Jumanji: The Next Level

Jumanji: Welcome to the Jungle was a welcomed surprised when it hit theaters in 2017, mostly thanks to its talented cast inhibiting the mindset of a group of teenage friends. Seeing Dwayne Johnson take on the role of an asmatic unpopular school kid or Jack Black act like a self-centered cheerleader is pure entertainment. Throw them all into a video game world, and it’s no wonder the film made close to $1 billion at the box office. Sony is now going for a new high score with Jumanji: The Next Level, using the same formula that worked so well the first time around but changing who plays who. Once again, the film is entertaining, although it starts to feel repetitive this second time around.


Following their high school senior year, friends Spencer, Martha, Bethany, and Fridge have gone off to separate colleges to do their own thing. Spencer and Martha are no longer a couple, either, but with everyone coming back into town for the holidays it’s an ideal time to catch up with the group. Spencer, believing he is no longer the same guy he used to be, dreams of becoming the fearless Dr. Smolder Bravestone again and decides to boot up the busted Jumanji video game once more. When the rest of the group realizes what he’s done, they decide to go in after him. But even though they know what to expect this time around, the game throws them another curveball by not letting them select their players. Furthermore, it sucks Spencer’s grandfather Eddie and his former restaurant partner Milo into the game as well. Trapped inside the game once more, the friends are going to have to survive through its levels if they’re going to reach the real world.


There isn’t much new with Jumanji: The Next Level to be honest as it mostly relies on the same gimmick of the main cast embodying the persona of the least likely person. This time around, the focus is on The Rock and Kevin Hart doing their best Danny DeVito and Danny Glover impressions. Admittingly Hart is much better at being Glover than The Rock is at DeVito, but the shtick wears off pretty quickly. We get it, they’re old.
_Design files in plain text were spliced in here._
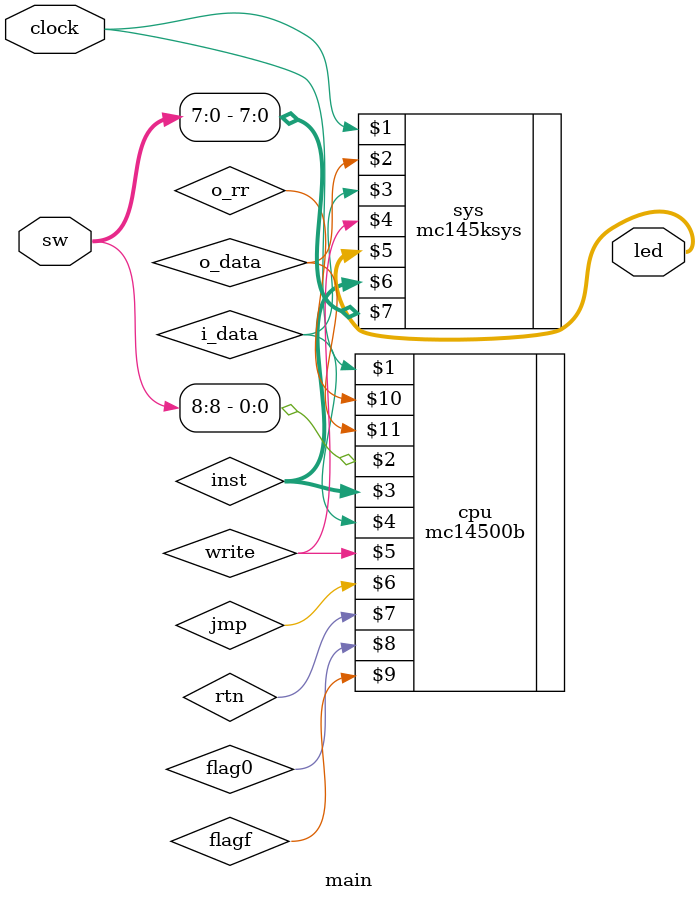
<source format=v>
`timescale 1ns / 1ps


module main(
    input [8:0] sw,
    input clock,
    output [7:0] led
    );
    wire [3:0] inst;
    wire i_data;
    wire write;
    wire jmp;
    wire rtn;
    wire flag0;
    wire flagf;
    wire o_rr;
    wire o_data;
    mc14500b cpu(clock, sw[8], inst, i_data, write, jmp, rtn, flag0, flagf, o_rr, o_data);
    mc145ksys sys(clock, o_data, i_data, write, led, inst, sw[7:0]);
endmodule

</source>
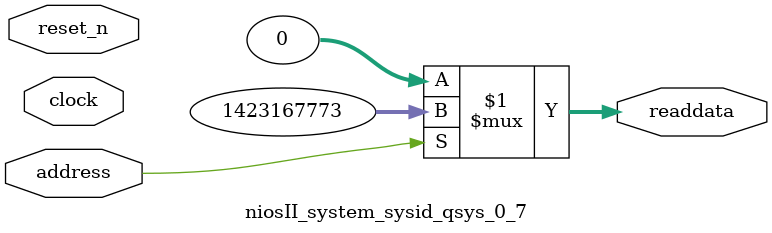
<source format=v>
module niosII_system_sysid_qsys_0_7 (
                address,
                clock,
                reset_n,
                readdata
             )
;
  output  [ 31: 0] readdata;
  input            address;
  input            clock;
  input            reset_n;
  wire    [ 31: 0] readdata;
  assign readdata = address ? 1423167773 : 0;
endmodule
</source>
Not surprising, it’s Jack Black who once again garners the most laughter. Instead of being the ditzy teenage girl this time around, he embraces his last name and becomes the 6’0” black guy, Fridge. It’s pretty hilarious and a testament to how talented Jack Black is in that he manages to pull it off so well. Whereas everyone else and their characters quickly get stale, he always remains funny. Black is also joined by newcomer Awkwafina, who becomes Spencer’s new avatar. She brings some refreshing new humor to the group and I couldn’t help but get flashbacks to The Farewell every time she calls The Rock ‘grandpa.’


Aside from the new characters and different personas, there isn’t much that’s new to The Next Level. The film is nothing more than a simple redesign of the first. It’s not bad; it’s just not great either. If you had fun with Welcome to the Jungle, you’ll have fun here too. Just maybe not as much. The group still has to progress through various levels, defeat the bad guy boss, this time around played by Game of Thrones’ Rory McCann, and save all of Jumanji. There’s not much to any of the other characters or story because everything else takes a backseat to their impersonations.


Jumanji: The Next Level indeed feels like just another level to the same game rather than a full sequel that builds upon what the first established. It’s entertaining but there’s nothing inventive about it. Switching around who plays who provides some temporary laughs, but once those wear off there’s not much meat left on its bones.